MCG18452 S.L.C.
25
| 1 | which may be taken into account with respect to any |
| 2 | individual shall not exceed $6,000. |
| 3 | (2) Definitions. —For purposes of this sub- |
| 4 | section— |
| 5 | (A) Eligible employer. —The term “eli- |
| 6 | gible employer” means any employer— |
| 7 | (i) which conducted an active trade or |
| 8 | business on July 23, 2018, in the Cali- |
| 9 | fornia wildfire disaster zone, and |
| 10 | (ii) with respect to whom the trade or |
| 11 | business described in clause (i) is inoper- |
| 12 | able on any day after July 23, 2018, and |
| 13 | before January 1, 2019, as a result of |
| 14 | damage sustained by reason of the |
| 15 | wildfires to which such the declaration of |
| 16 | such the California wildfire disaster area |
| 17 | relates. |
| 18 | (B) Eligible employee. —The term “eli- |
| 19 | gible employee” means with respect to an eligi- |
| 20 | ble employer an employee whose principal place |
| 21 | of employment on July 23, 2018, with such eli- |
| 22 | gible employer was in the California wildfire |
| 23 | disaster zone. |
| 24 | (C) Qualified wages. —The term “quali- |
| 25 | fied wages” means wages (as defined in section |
########################################
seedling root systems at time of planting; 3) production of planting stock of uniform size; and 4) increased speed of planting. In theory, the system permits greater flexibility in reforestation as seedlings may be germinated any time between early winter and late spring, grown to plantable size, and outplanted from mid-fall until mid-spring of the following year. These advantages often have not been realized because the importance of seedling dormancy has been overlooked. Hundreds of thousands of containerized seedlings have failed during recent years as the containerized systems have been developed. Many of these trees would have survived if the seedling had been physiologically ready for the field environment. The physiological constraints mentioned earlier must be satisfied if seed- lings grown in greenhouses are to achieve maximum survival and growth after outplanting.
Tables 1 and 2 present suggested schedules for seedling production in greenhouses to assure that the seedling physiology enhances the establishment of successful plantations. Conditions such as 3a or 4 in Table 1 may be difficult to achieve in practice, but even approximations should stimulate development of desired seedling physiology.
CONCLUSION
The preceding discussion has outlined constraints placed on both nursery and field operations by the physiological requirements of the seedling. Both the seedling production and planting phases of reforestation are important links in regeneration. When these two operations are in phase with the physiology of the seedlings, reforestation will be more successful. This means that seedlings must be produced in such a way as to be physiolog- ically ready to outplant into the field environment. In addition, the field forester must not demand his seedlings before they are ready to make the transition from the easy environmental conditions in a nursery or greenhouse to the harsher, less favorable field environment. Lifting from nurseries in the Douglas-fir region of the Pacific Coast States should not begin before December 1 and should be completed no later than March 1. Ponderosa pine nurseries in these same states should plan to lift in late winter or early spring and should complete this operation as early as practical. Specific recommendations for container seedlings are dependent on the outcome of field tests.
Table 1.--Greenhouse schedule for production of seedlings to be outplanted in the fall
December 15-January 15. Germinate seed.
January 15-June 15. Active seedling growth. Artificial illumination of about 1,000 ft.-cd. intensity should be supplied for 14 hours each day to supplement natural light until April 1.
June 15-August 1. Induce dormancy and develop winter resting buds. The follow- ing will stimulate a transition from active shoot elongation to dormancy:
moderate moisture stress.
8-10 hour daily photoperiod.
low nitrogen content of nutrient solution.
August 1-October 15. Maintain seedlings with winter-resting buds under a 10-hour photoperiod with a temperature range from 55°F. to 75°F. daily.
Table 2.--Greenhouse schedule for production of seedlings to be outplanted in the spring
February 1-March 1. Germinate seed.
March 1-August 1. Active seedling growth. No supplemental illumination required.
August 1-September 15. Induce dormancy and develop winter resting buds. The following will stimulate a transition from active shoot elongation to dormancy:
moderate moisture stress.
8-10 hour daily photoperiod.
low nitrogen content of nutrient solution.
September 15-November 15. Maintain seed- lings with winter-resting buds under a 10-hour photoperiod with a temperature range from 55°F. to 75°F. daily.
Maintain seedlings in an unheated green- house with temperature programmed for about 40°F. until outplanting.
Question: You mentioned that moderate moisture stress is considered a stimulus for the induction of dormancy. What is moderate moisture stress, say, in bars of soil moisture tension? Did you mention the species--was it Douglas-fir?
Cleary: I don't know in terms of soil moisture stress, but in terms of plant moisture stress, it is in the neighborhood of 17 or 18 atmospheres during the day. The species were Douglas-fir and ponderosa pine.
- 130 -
########################################
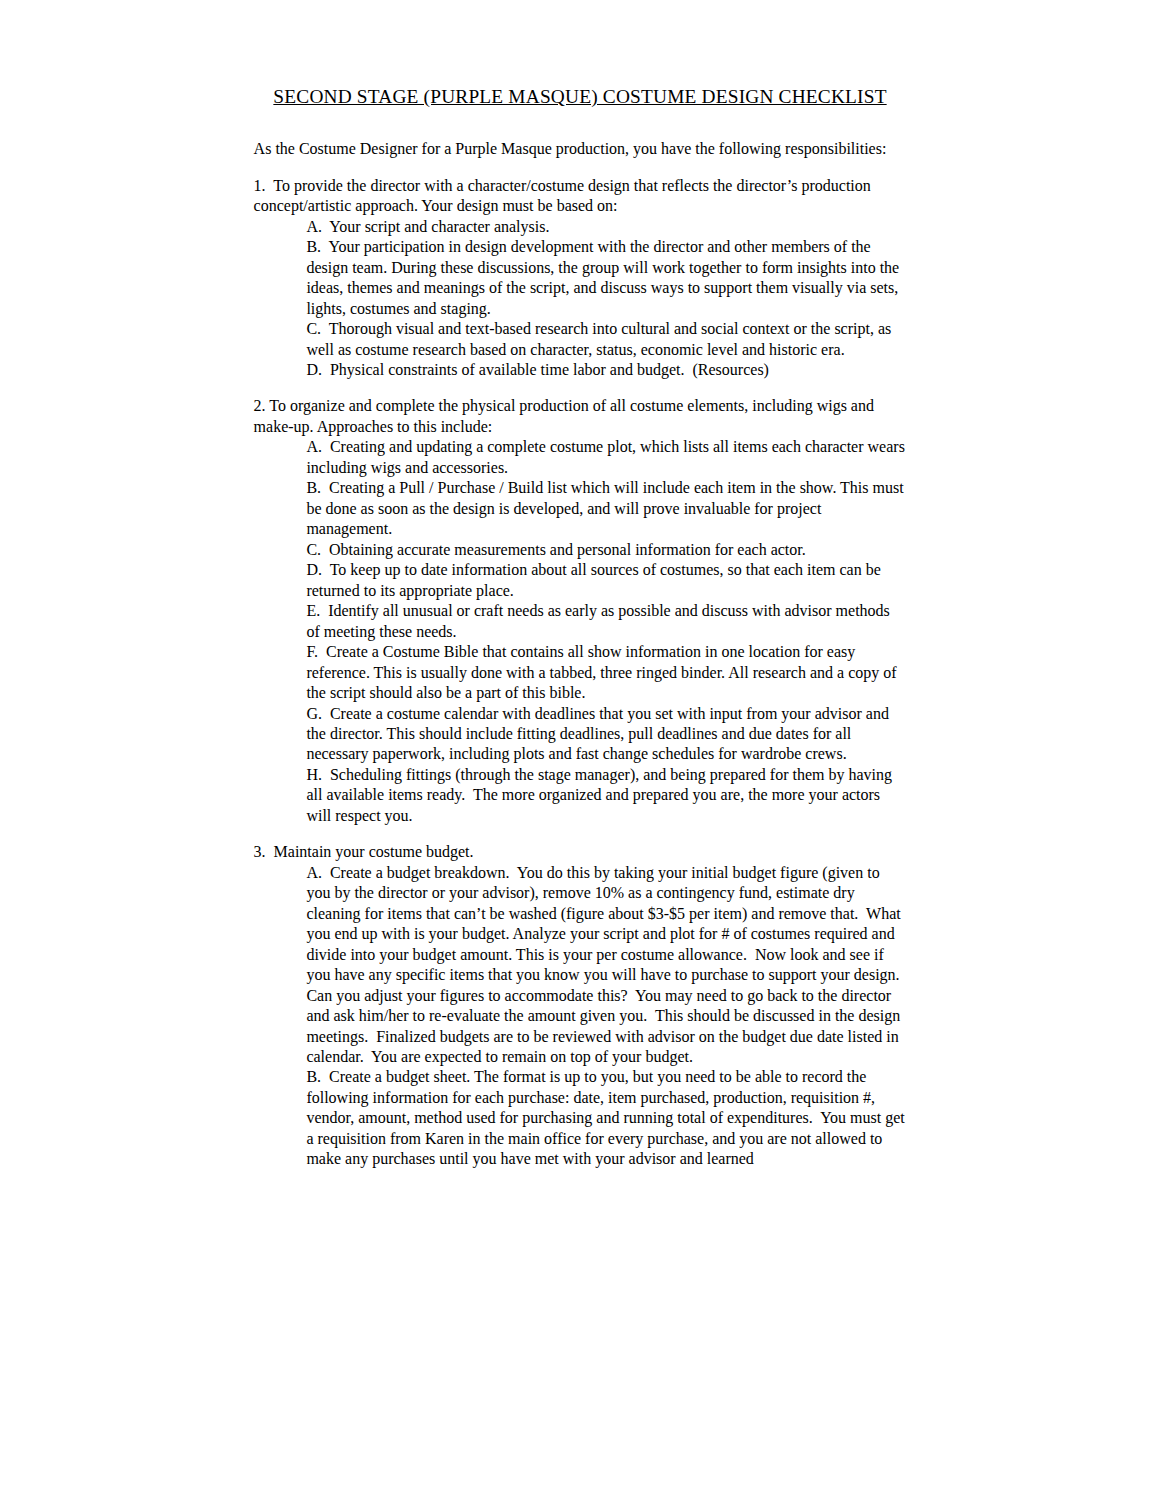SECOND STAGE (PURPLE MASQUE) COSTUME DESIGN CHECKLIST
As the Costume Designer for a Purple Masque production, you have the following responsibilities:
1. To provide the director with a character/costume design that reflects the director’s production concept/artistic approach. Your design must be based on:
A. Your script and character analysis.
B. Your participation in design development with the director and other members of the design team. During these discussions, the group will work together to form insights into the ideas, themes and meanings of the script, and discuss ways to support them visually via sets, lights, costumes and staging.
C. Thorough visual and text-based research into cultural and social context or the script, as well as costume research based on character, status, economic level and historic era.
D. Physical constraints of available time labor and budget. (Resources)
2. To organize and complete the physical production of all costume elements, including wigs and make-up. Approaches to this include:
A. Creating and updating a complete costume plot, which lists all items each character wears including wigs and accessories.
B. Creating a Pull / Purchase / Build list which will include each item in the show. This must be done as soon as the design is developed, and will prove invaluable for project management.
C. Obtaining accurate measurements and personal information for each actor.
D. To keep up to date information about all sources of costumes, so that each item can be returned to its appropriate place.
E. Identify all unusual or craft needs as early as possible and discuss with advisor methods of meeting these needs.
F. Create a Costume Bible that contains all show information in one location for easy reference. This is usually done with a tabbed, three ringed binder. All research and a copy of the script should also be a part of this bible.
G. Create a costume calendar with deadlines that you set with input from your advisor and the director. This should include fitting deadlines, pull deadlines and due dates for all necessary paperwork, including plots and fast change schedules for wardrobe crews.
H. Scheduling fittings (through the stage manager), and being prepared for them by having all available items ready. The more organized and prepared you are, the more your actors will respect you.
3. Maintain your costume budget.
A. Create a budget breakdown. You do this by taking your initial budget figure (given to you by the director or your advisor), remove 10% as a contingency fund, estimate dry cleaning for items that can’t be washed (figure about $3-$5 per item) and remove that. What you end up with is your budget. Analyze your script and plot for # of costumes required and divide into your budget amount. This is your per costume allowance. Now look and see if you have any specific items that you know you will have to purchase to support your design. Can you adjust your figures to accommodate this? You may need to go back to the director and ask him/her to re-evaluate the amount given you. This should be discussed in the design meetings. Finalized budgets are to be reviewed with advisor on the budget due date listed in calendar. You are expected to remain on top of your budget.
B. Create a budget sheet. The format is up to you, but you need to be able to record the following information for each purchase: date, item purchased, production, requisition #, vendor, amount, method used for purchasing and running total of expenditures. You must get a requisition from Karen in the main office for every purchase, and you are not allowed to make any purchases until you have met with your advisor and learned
########################################
■ What this task involves: Output only an exact transcription of the lines above from the one with "MCG18452 S.L.C." up to and including the one with "is inoper- |".

■ Answer space:
MCG18452 S.L.C.
25
| 1 | which may be taken into account with respect to any |
| 2 | individual shall not exceed $6,000. |
| 3 | (2) Definitions. —For purposes of this sub- |
| 4 | section— |
| 5 | (A) Eligible employer. —The term “eli- |
| 6 | gible employer” means any employer— |
| 7 | (i) which conducted an active trade or |
| 8 | business on July 23, 2018, in the Cali- |
| 9 | fornia wildfire disaster zone, and |
| 10 | (ii) with respect to whom the trade or |
| 11 | business described in clause (i) is inoper- |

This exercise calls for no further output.